Ads like this one from the National Rifle Association are appearing more frequently since 2012, according to a new study from Johns Hopkins University.
Ads like this one from the National Rifle Association are appearing more frequently since 2012, according to a new study from Johns Hopkins University.

Spending on gun policy advertisements has risen sharply in recent elections, researchers at Johns Hopkins University have concluded, amid widening political divisions within the gun debate.

Over four election cycles from 2012-2018, the study, “Guns In Political Advertising Over Four US Election Cycles,” found that ads referencing guns increased from 1% of total candidate-related advertisements, to over 8% in the 2018 cycle.

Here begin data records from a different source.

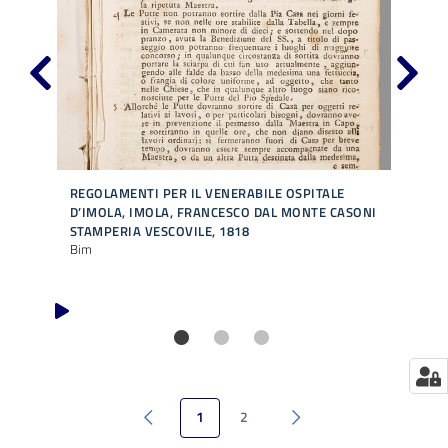
Catalogo
on line
Eventi
Chiedi al
bibliotecario
VO
REGOLAMENTI PER IL VENERABILE OSPITALE
ORA
D’IMOLA, IMOLA, FRANCESCO DAL MONTE CASONI
IN 
Libro
Bim,
STAMPERIA VESCOVILE, 1818
Avvisi
“Orar
Bim
festi
Orari
1
2
Pagina precedente
Pagina successiva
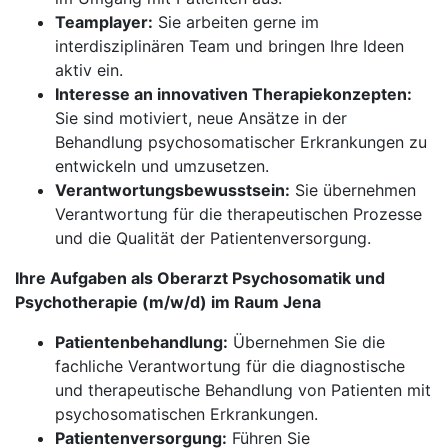
Teamplayer:
Sie arbeiten gerne im
interdisziplinären Team und bringen Ihre Ideen
aktiv ein.
Interesse an innovativen Therapiekonzepten:
Sie sind motiviert, neue Ansätze in der
Behandlung psychosomatischer Erkrankungen zu
entwickeln und umzusetzen.
Verantwortungsbewusstsein:
Sie übernehmen
Verantwortung für die therapeutischen Prozesse
und die Qualität der Patientenversorgung.
Ihre Aufgaben als Oberarzt Psychosomatik und
Psychotherapie (m/w/d) im Raum Jena
Patientenbehandlung:
Übernehmen Sie die
fachliche Verantwortung für die diagnostische
und therapeutische Behandlung von Patienten mit
psychosomatischen Erkrankungen.
Patientenversorgung:
Führen Sie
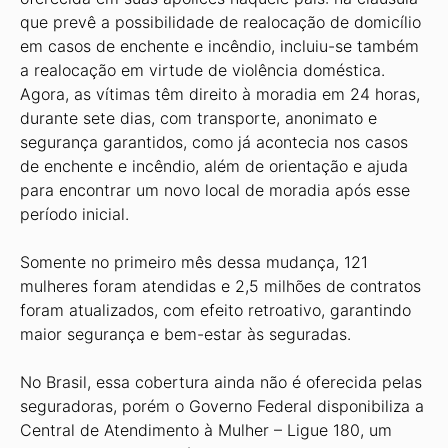
que prevê a possibilidade de realocação de domicílio
em casos de enchente e incêndio, incluiu-se também
a realocação em virtude de violência doméstica.
Agora, as vítimas têm direito à moradia em 24 horas,
durante sete dias, com transporte, anonimato e
segurança garantidos, como já acontecia nos casos
de enchente e incêndio, além de orientação e ajuda
para encontrar um novo local de moradia após esse
período inicial.
Somente no primeiro mês dessa mudança, 121
mulheres foram atendidas e 2,5 milhões de contratos
foram atualizados, com efeito retroativo, garantindo
maior segurança e bem-estar às seguradas.
No Brasil, essa cobertura ainda não é oferecida pelas
seguradoras, porém o Governo Federal disponibiliza a
Central de Atendimento à Mulher – Ligue 180, um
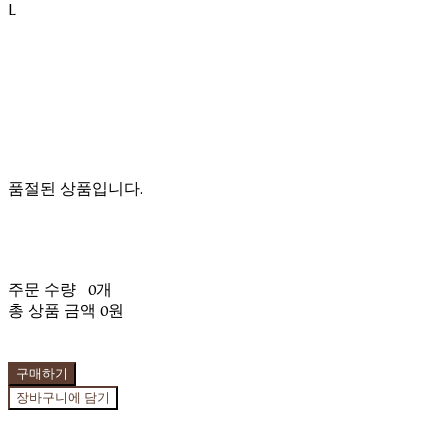
L
품절된 상품입니다.
주문 수량
0개
총 상품 금액
0원
구매하기
장바구니에 담기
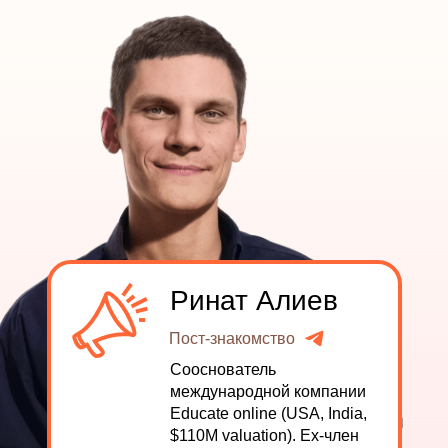
Ринат Алиев
Пост-знакомство
Пост-знакомство
Сооснователь
международной компании
Educate online (USA, India,
$110M valuation). Ex-член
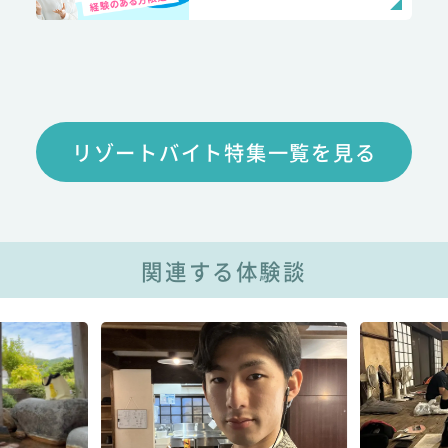
リゾートバイト特集一覧を見る
関連する体験談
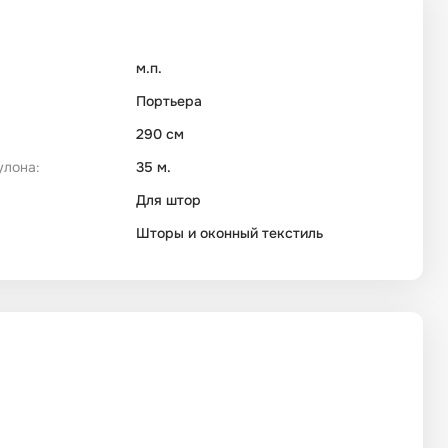
м.п.
Портьера
290 см
улона:
35 м.
Для штор
Шторы и оконный текстиль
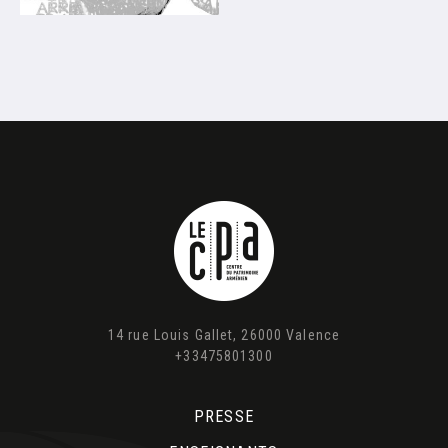
14 rue Louis Gallet, 26000 Valence
+33475801300
PRESSE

A narrowing majority of these ads — 51% — made pro-gun references. Just under 30% were pro-regulation, and about 1% included references to both gun rights and gun safety policies.

About 20% of the analyzed ads had “no overt pro-gun rights or pro-regulation” references.

“Political advertising has caught up to public opinion, in the sense that gun regulation messaging is now part of the dialogue in political advertising,” said Colleen Barry, lead researcher on the gun ads study.

A November 2019 Gallup opinion survey found that 64% of Americans want stricter laws on gun sales. The same polling found a widening gap in Republicans’ and Democrats’ views on gun laws, rising from a 17-percentage-point divide between the two parties’ stances on guns to more than 50 percentage points since 2017.

That was no more evident than in the 2016 presidential election, which saw gun-owning voters support the Republican nominee, President Donald Trump, by 63% to 31%. Non-gun owners supported the Democratic nominee, Hillary Clinton, 65% to 30%, according to the New York Times.

“The partisan identity is being associated not just with race, religion and education, as we knew, but the gun ownership question also is related to partisan identity,” said Jennifer McCoy, a professor of political science at Georgia State University who studies political polarization.

“We’ve become more polarized since the 1990s, with the parties becoming more homogeneous within each other,” McCoy said.

That idea is reflected in the Johns Hopkins University research, which found that relatively few ads mentioned specific policy recommendations.

Support for the Second Amendment was mentioned in 21% of gun-related ads. Eight percent mentioned support for universal background checks and support for assault weapons bans, respectively, and 5% mentioned restricting guns from dangerous people.

Smaller percentages made references to the right to guns as a form of self defense, restricting mentally ill people’s access to guns, concealed carry policies and other issues.

Spending on political advertising, including gun policy ads, is expected to reach nearly $10 billion this year, far eclipsing the $6.3 billion spent in the 2016 election cycle.

So far, gun safety organizations have spent more than $15 million in the 2020 contest. Gun rights groups, including the National Rifle Association, have spent just over $1 million in the same period, according to the election spending tracker website OpenSecrets.